── Given data

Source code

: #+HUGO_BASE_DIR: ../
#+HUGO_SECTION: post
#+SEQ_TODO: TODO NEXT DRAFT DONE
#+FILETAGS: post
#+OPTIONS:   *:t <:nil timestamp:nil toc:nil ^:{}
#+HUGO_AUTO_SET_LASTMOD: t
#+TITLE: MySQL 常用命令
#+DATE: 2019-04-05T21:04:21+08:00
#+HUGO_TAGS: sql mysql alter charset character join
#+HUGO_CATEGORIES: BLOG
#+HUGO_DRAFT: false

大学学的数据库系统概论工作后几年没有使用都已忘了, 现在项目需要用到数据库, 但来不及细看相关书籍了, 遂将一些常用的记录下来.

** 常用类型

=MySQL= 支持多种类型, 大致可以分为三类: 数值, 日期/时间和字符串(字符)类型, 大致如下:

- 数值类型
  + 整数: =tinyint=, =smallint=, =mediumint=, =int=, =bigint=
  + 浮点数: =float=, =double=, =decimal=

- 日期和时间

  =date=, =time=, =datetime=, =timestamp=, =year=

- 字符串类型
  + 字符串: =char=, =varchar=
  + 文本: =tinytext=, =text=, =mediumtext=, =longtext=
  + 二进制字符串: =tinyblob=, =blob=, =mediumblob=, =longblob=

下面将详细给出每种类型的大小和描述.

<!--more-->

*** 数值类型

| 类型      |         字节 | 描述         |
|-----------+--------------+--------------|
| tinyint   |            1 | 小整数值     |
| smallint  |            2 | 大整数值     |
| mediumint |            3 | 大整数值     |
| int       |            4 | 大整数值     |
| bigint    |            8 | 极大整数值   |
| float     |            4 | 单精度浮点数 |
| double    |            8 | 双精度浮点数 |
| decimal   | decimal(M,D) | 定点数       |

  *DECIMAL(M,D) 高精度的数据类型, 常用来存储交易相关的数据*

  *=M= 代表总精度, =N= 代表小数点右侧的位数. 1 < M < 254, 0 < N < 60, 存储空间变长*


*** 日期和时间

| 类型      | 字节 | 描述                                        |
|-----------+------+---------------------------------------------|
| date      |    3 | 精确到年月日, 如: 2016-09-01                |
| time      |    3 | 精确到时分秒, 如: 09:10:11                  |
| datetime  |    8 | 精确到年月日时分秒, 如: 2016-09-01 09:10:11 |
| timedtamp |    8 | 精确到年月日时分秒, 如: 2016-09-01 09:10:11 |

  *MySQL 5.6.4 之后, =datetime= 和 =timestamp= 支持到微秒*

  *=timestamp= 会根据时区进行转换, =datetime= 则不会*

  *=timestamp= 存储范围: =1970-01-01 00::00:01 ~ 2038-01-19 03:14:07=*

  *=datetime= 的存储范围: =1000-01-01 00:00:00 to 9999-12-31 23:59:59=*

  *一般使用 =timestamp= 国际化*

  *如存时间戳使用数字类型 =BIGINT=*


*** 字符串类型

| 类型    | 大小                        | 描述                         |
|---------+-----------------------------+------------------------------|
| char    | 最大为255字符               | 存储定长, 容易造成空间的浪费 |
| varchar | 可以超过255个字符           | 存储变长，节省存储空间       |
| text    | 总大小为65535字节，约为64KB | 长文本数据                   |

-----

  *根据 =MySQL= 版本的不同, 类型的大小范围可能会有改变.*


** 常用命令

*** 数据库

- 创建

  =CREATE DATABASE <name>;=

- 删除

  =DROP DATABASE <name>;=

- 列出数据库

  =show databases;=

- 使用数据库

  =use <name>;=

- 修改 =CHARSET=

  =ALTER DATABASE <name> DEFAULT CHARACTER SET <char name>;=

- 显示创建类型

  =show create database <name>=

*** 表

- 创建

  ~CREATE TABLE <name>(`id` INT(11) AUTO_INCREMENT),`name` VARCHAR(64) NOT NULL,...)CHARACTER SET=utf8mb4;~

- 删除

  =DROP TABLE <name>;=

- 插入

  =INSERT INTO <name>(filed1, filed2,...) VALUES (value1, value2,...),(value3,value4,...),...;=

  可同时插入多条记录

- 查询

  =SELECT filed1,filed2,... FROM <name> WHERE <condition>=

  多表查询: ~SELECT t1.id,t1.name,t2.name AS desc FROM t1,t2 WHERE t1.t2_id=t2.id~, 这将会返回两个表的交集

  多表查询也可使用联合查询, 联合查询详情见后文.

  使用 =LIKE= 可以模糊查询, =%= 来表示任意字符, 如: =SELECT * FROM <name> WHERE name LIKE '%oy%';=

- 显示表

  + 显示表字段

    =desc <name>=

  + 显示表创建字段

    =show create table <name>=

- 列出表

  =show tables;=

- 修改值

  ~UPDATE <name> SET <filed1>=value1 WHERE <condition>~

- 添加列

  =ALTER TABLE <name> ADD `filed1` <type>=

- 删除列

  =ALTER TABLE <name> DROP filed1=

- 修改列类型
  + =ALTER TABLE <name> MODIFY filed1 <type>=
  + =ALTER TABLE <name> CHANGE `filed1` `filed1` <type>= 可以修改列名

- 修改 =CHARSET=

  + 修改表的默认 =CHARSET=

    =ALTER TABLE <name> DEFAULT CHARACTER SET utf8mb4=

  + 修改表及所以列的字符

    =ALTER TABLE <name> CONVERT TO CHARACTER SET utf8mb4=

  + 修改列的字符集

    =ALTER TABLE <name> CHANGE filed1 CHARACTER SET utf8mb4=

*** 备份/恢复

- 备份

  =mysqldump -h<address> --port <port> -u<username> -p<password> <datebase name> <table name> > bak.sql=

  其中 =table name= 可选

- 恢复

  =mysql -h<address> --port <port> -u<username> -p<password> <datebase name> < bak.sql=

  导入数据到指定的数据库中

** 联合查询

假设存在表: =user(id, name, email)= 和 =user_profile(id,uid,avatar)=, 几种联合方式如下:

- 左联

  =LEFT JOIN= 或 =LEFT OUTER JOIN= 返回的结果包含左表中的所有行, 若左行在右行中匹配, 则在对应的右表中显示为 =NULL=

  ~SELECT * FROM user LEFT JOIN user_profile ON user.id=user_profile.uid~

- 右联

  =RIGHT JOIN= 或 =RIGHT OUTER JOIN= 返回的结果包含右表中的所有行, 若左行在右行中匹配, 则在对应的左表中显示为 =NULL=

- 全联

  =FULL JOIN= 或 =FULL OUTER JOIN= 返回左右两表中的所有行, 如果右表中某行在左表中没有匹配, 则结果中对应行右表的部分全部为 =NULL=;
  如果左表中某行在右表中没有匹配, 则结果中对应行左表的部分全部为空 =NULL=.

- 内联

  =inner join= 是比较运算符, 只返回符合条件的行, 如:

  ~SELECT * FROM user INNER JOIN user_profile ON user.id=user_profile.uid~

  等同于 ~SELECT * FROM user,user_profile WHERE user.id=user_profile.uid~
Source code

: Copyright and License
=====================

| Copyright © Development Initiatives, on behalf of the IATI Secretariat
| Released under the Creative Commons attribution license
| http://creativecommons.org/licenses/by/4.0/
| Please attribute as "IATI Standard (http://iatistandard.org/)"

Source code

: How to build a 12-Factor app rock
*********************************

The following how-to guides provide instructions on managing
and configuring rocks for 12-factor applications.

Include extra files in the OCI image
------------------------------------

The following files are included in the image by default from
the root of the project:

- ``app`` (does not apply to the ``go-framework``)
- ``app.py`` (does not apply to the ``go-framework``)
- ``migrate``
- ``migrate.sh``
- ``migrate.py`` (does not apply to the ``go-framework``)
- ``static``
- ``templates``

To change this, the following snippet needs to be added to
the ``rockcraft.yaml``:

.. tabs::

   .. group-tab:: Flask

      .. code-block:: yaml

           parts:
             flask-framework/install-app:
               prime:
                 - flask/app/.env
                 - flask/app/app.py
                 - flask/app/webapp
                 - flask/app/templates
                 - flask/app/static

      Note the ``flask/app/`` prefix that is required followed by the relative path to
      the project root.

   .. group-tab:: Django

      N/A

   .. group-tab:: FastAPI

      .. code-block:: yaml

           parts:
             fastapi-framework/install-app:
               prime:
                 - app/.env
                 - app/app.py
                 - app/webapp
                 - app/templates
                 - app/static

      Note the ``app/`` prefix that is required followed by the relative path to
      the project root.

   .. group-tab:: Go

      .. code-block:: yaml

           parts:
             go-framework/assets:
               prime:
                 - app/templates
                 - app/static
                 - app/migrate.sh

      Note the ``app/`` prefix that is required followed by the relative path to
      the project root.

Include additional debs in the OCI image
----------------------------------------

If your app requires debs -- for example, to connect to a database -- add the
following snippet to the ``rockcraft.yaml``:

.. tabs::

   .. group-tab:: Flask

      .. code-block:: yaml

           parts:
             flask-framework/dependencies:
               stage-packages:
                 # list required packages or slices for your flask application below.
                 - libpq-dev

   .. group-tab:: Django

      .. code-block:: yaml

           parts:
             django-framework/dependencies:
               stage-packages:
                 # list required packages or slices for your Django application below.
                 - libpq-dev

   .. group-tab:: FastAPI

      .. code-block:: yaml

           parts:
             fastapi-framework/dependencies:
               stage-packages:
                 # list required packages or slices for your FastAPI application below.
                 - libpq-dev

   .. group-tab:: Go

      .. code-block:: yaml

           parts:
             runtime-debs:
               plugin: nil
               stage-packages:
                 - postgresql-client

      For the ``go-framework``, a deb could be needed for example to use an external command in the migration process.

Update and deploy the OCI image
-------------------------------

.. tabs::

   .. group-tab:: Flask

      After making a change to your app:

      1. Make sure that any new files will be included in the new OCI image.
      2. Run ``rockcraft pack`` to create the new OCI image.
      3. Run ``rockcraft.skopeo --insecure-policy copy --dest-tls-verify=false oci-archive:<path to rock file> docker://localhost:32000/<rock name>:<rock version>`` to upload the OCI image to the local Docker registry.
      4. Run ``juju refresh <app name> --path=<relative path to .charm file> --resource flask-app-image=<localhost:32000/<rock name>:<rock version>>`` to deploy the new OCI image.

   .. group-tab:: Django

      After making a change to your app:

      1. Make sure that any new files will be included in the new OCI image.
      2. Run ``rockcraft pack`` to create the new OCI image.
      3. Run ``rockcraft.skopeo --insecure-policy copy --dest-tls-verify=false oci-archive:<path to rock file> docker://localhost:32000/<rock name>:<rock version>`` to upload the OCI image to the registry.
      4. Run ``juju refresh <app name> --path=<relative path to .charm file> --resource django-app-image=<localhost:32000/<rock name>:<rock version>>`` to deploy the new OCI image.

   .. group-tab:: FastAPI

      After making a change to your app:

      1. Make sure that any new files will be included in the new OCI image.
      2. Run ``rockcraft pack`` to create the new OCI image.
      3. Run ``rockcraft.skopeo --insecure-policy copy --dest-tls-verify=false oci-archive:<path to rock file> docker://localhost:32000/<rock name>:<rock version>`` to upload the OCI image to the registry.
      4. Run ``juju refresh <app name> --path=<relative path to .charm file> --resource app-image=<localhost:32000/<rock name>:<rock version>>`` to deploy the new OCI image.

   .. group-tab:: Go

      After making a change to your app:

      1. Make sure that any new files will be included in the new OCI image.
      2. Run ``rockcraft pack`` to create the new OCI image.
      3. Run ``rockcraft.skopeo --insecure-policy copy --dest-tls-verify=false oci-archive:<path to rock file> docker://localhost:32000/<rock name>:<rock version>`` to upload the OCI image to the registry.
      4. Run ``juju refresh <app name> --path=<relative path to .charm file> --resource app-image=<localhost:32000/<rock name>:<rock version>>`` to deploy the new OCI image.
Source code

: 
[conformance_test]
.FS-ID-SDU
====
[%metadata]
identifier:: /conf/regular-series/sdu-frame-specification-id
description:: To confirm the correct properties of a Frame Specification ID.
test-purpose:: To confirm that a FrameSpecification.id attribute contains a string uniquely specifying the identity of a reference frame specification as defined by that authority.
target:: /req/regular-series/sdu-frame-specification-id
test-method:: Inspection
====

────

** Exercise brief **
Your answer must be a single number: the count of lines in the data that contain the string "smallint".

** Task solution **
2